The most common place to use chlorine as disinfection is in a piped water supply. The chlorine residual is usually tested at the following points:

  • Just after the chlorine has been added to the water to check that the chlorination process is working.
  • At the outlet of the consumer nearest to the chlorination point to check that residual chlorine levels are within acceptable levels (between 0.5 and 0.2 mg/l).
  • At the furthest points in the network where residual chlorine levels are likely to be at the lowest. If chlorine levels are found to be below 0.2mg/l it might be necessary to add more chlorine at an intermediate point in the network.

The amount of chlorine residual in water changes, depending on the time of the day.
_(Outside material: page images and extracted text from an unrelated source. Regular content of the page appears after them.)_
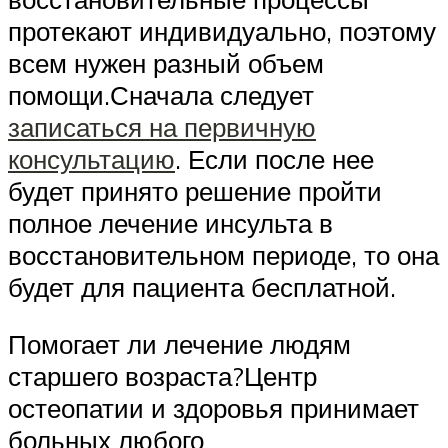
протекают индивидуально, поэтому
всем нужен разный объем
помощи.Сначала следует
записаться на первичную
консультацию
. Если после нее
будет принято решение пройти
полное лечение инсульта в
восстановительном периоде, то она
будет для пациента бесплатной.
Помогает ли лечение людям
старшего возраста?Центр
остеопатии и здоровья принимает
больных любого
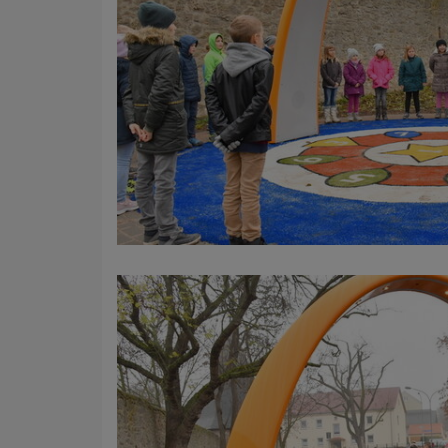
Name
Anbieter
Zweck
Cookie 
Cookie La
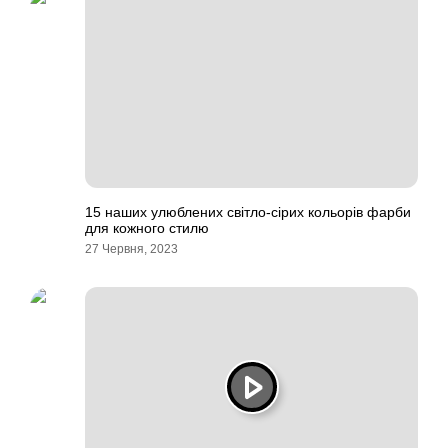
15 наших улюблених світло-сірих кольорів фарби
для кожного стилю
27 Червня, 2023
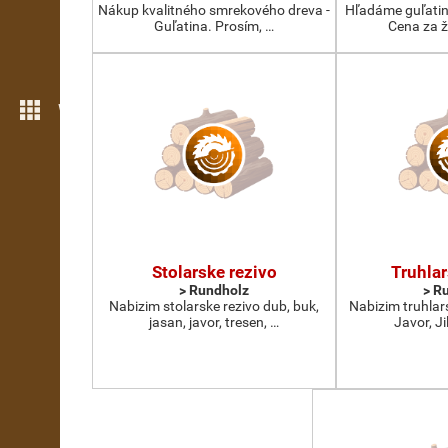
Nákup kvalitného smrekového dreva -
Hľadáme guľatin
Guľatina. Prosím, …
Cena za ž
Weitere Funktionen
Stolarske rezivo
Truhlar
> Rundholz
> R
Nabizim stolarske rezivo dub, buk,
Nabizim truhlar
jasan, javor, tresen, …
Javor, Ji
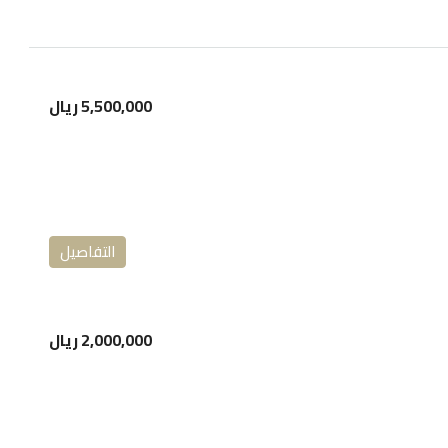
5,500,000 ريال
التفاصيل
2,000,000 ريال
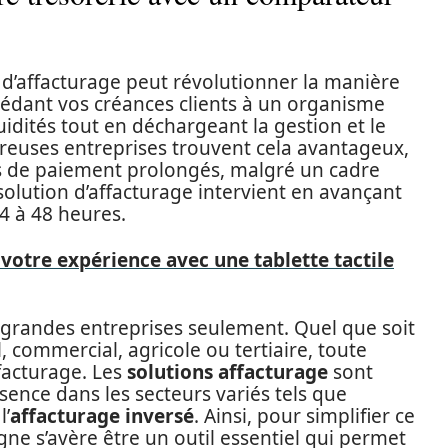
d’affacturage peut révolutionner la manière
cédant vos créances clients à un organisme
quidités tout en déchargeant la gestion et le
euses entreprises trouvent cela avantageux,
is de paiement prolongés, malgré un cadre
 solution d’affacturage intervient en avançant
4 à 48 heures.
otre expérience avec une tablette tactile
 grandes entreprises seulement. Quel que soit
iel, commercial, agricole ou tertiaire, toute
ffacturage. Les
solutions affacturage
sont
sence dans les secteurs variés tels que
l’
affacturage inversé
. Ainsi, pour simplifier ce
ne s’avère être un outil essentiel qui permet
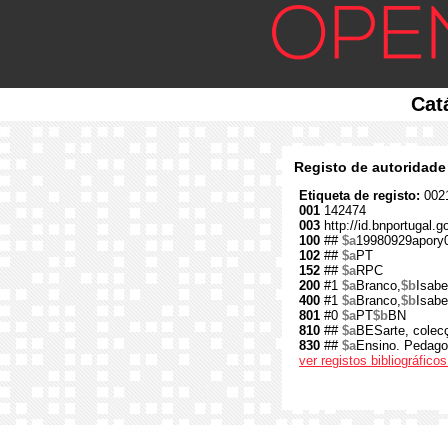
Cat
Registo de autoridade
Etiqueta de registo:
0021
001
142474
003
http://id.bnportugal.
100
##
$a
19980929apory
102
##
$a
PT
152
##
$a
RPC
200
#1
$a
Branco,
$b
Isabe
400
#1
$a
Branco,
$b
Isabe
801
#0
$a
PT
$b
BN
810
##
$a
BESarte, colecç
830
##
$a
Ensino. Pedagog
ver registos bibliográfic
This is because the water stays in the system for longer at night, when the demand is lower, and so there is more opportunity for the water to be contaminated which will use up the residual chlorine.

The most common test is the diethyl paraphenylene diamine (DPD) indicator test, using a comparator. This test is the quickest and simplest method for testing chlorine residual. With this test, a tablet is added to a sample of water, colouring it red. The strength of colour is measured against standard colours on a chart to determine the chlorine concentration. The stronger the colour, the higher the concentration of chlorine is in the water.